- _Excerpt to read_
Vitamin D3 in Systemic Lupus Erythematosus

Presence of an Interferon (IFN) Alpha signature response is defined as: a reduction in expression from baseline (Screening) of at least 50% for 1 of 3 IFN Alpha responsive genes (Ifit1, Ifi44, Mx1) with concurrent expression in the remaining 2 genes at a level not more than 25% above baseline, or a reduction in expression from baseline of at least 25% for 2 of the 3 IFN Alpha responsive genes with concurrent expression in the third gene at a level of no more than 25% above baseline. Gene expression was measured on peripheral blood samples using qRT-PCR. Missing data were considered as response failures during calculation.

Time frame: 0, Week 12

Population: Modified Intent-to-Treat. Although presence of a positive IFN Alpha Signature at the Screening visit was an entry criterion for the study, 8 subjects (4 Placebo, 2 Vitamin D3 2000 IU, 2 Vitamin D3 4000 IU ) who did not have a signature were included in the study.

The British Isles Lupus Assessment Group (BILAG) assessment gives a grade for each of 9 body systems (e.g., domains). Grades reflect systemic lupus erythematosus disease activity as follows: A (severe), B (moderate), C (mild), D (inactive at present but previously affected), E (inactive and system never involved). To be randomized, subjects had to have mild or inactive disease (C,D,E) in all but the mucocutaneous system in which B(moderate) disease was also allowed. The percent of subjects experiencing A or B level activity at Week 12 is assessed for the Cardiorespiratory-specific body system.

Time frame: Week 12

Population: Modified Intent-to-Treat with available data

The modified Safety of Estrogens in Lupus Erythematosus National Assessment-Systemic Lupus Erythematosus (SLE) Disease Activity Index (SELENA-SLEDAI) score is a weighted scale score ranging from 0 to 105 based on the presence or absence of 24 manifestations of SLE. The SELENA-SLEDAI assesses disease activity for 10 days prior to and including the day of assessment. For this study, the SELENA-SLEDAI score was modified to include proteinuria defined by dipstick rather than 24 hour urine. Positive change in the SELENA-SLEDAI score indicate increased disease activity.

Time frame: 0, Week 12

Population: Modified Intent-to-Treat with available data

C3 is a blood test that measures the activity of the complement component 3 (C3) protein. The normal C3 range is 75 to 135 mg/dL. Patients with active systemic lupus erythematosus may have a lower-than-normal level of C3. A decrease in C3 level over time may indicate disease activity. An increase in C3 from baseline to Week 12 is represented as a positive value (and vice versa).

- _Exercise data_
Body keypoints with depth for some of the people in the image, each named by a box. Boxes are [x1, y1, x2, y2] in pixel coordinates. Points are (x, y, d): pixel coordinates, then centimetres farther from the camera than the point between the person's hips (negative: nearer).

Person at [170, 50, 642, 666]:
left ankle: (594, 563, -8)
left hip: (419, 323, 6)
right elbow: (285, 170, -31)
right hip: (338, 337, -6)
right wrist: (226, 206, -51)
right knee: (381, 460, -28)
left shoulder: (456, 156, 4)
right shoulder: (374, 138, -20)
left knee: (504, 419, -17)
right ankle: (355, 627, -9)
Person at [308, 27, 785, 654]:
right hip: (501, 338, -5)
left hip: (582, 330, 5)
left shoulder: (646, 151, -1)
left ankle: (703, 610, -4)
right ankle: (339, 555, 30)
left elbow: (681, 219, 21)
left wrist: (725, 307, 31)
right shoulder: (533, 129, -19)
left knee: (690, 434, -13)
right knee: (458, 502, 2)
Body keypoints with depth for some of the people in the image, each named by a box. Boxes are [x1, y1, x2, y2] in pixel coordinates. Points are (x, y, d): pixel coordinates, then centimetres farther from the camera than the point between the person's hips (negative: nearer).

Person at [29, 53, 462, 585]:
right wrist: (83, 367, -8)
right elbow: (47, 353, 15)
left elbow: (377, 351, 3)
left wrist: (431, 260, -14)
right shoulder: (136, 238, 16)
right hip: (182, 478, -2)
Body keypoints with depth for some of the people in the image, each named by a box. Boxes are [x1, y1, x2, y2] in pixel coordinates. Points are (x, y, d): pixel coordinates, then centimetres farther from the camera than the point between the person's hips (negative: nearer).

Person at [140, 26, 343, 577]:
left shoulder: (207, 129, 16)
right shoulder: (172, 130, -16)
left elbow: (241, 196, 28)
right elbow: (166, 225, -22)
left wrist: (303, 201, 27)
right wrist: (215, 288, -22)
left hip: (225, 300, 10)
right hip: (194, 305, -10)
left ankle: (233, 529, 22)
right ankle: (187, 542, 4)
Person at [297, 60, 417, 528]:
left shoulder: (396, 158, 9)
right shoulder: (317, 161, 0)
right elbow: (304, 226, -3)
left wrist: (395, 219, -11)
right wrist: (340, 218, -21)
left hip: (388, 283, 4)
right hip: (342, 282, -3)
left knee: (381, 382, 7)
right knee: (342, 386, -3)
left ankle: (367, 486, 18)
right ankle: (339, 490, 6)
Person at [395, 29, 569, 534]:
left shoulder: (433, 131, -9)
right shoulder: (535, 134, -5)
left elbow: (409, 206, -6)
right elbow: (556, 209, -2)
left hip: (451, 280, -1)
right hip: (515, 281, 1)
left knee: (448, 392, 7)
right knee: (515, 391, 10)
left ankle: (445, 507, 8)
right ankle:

- _What this exercise asks_
a. Answer these questions from the vitamin D3 lupus text, one line each:
(i) Which three IFN Alpha responsive genes are used to define a signature response?
(ii) How many subjects without an IFN Alpha signature were included in the study?
(iii) What is the normal C3 range?
b. Translate this sentence from the vitamin D3 lupus text into Spanish: "Gene expression was measured on peripheral blood samples using qRT-PCR."
c. Using the vitamin D3 lupus text, explain in one to three sentences why the inclusion of the 8 subjects without an IFN Alpha signature is notable.

- _Written responses_
a.
(i) Ifit1, Ifi44 and Mx1.
(ii) 8 subjects (4 Placebo, 2 Vitamin D3 2000 IU, 2 Vitamin D3 4000 IU).
(iii) 75 to 135 mg/dL.

b. La expresión génica se midió en muestras de sangre periférica mediante qRT-PCR.

c. A positive IFN Alpha signature at the Screening visit was an entry criterion for the study. These 8 subjects did not have a signature, yet they were still included.